Certains membres ultérieurs de l’école classique ont même laissé entendre que les économistes ne devraient donner aucun conseil sur aucune question.

Cela signifie que l'économie devrait rester neutre en ce qui concerne les fins. Cependant, le même point de vue a été réaffirmé par Robbins, qui a déclaré que la fonction de l'économiste est d'explorer et d'expliquer, et non de défendre ou de condamner. Cela signifie simplement que les économistes devraient se prendre comme prévu. Leur tâche consiste simplement à découvrir les moyens d'atteindre ces objectifs (à savoir, les moyens d'atteindre les objectifs).

Sans aucun doute, en se limitant à l’aspect positif de la science économique (en se concentrant sur l’allocation des ressources et la valorisation des matières premières et des facteurs), Robbins a restreint (restreint) la portée de l’économie. Il a refusé aux économistes le droit d'étudier l'aide sociale.

Comme il l'a commenté, «les sciences économiques ne sont pas concernées par les causes du bien-être matériel en tant que tel». Il a également totalement ignoré la macroéconomie ainsi que les problèmes de pays en développement comme l'Inde.

Ainsi, le point de vue de Robbins sur la science économique n’est pas seulement unilatéral, mais également trompeur. La tâche des économistes n’est pas simplement d’expliquer pourquoi certaines choses se produisent (pourquoi le chômage est si important en Inde malgré son développement économique planifié ou pourquoi il existe une telle inégalité dans la répartition des revenus et de la richesse malgré la prévalence de système d'impôt progressif).

Il est également essentiel de juger si certaines choses sont bonnes ou mauvaises du point de vue du bien-être de la société. Par exemple, il ne suffit pas qu'un économiste explique le problème actuel de la répartition inégale des revenus et de la richesse en Inde.

Les économistes ont pour tâche de condamner ce phénomène et de suggérer certaines mesures que le gouvernement devrait adopter pour résoudre le problème des inégalités.

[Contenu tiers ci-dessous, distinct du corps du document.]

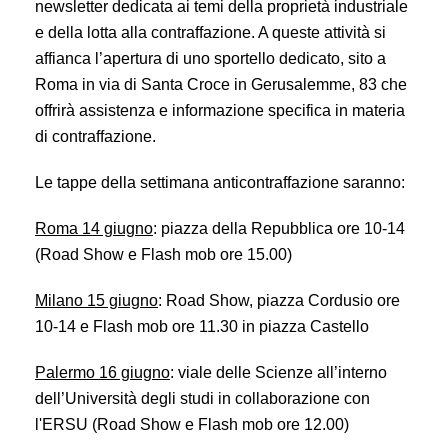
newsletter dedicata ai temi della proprietà industriale
e della lotta alla contraffazione. A queste attività si
affianca l’apertura di uno sportello dedicato, sito a
Roma in via di Santa Croce in Gerusalemme, 83 che
offrirà assistenza e informazione specifica in materia
di contraffazione.
Le tappe della settimana anticontraffazione saranno:
Roma 14 giugno
: piazza della Repubblica ore 10-14
(Road Show e Flash mob ore 15.00)
Milano 15 giugno
: Road Show, piazza Cordusio ore
10-14 e Flash mob ore 11.30 in piazza Castello
Palermo 16 giugno
: v
iale delle Scienze all’interno
dell’Università degli studi in collaborazione con
l'ERSU (Road Show e Flash mob ore 12.00)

Cela signifie que l'économie est une science à la fois positive et normative. Alors que l'économie positive est l'étude scientifique de «ce qui est» parmi les relations économiques, l'économie normative se préoccupe des jugements sur «ce qui devrait être» en matière économique. (Les vues économiques normatives ne peuvent pas être prouvées fausses, car elles reposent sur des jugements de valeur.)

4. Nature résolvant des problèmes:

Les économistes classiques estimaient que l’économie ne pouvait pas résoudre les problèmes pratiques, car il existait des aspects non économiques (sociaux, politiques, éthiques, religieux et autres) dans la vie des gens.

Comme JM Keynes a commenté en 1923:

«La théorie économique ne fournit pas un ensemble de conclusions arrêtées immédiatement applicables à la politique. C'est une méthode plutôt qu'une doctrine, un appareil de l'esprit, une technique de pensée qui aide son possesseur à tirer des conclusions correctes. "

Cependant, cette vue n'est pas correcte. En fait, la fonction première des économistes est de formuler des politiques et de proposer des solutions aux problèmes économiques. La reconnaissance de l’économie est essentielle à l’élaboration des politiques.

Les décideurs, qui ne comprennent pas les conséquences de leurs actions, ont peu de chances d’atteindre leurs objectifs. Le point le plus important à noter ici est que les économistes peuvent suggérer des solutions aux problèmes économiques de la société tels que le chômage, l’inflation, le déficit commercial et la croissance lente.

C'est pourquoi les gouvernements modernes ont recours à des économistes pour élaborer des politiques monétaires en matière de politique budgétaire et de taux de change. Depuis l'ère du New Deal dans les années 1930, les économistes se sont positionnés au premier plan de l'analyse des politiques gouvernementales.

L'économie offre une science sociale avec des modèles pour organiser les faits et réfléchir aux alternatives politiques. En fait, le Conseil américain des conseillers économiques est unique. il n’existe pas d’agence permanente de ce type pour les autres sciences sociales. En effet, peu de scientifiques de toutes sortes jouissent du même prestige que les économistes JK Galbraith, Paul Samuelson, Lester Thurow ou Milton Friedman.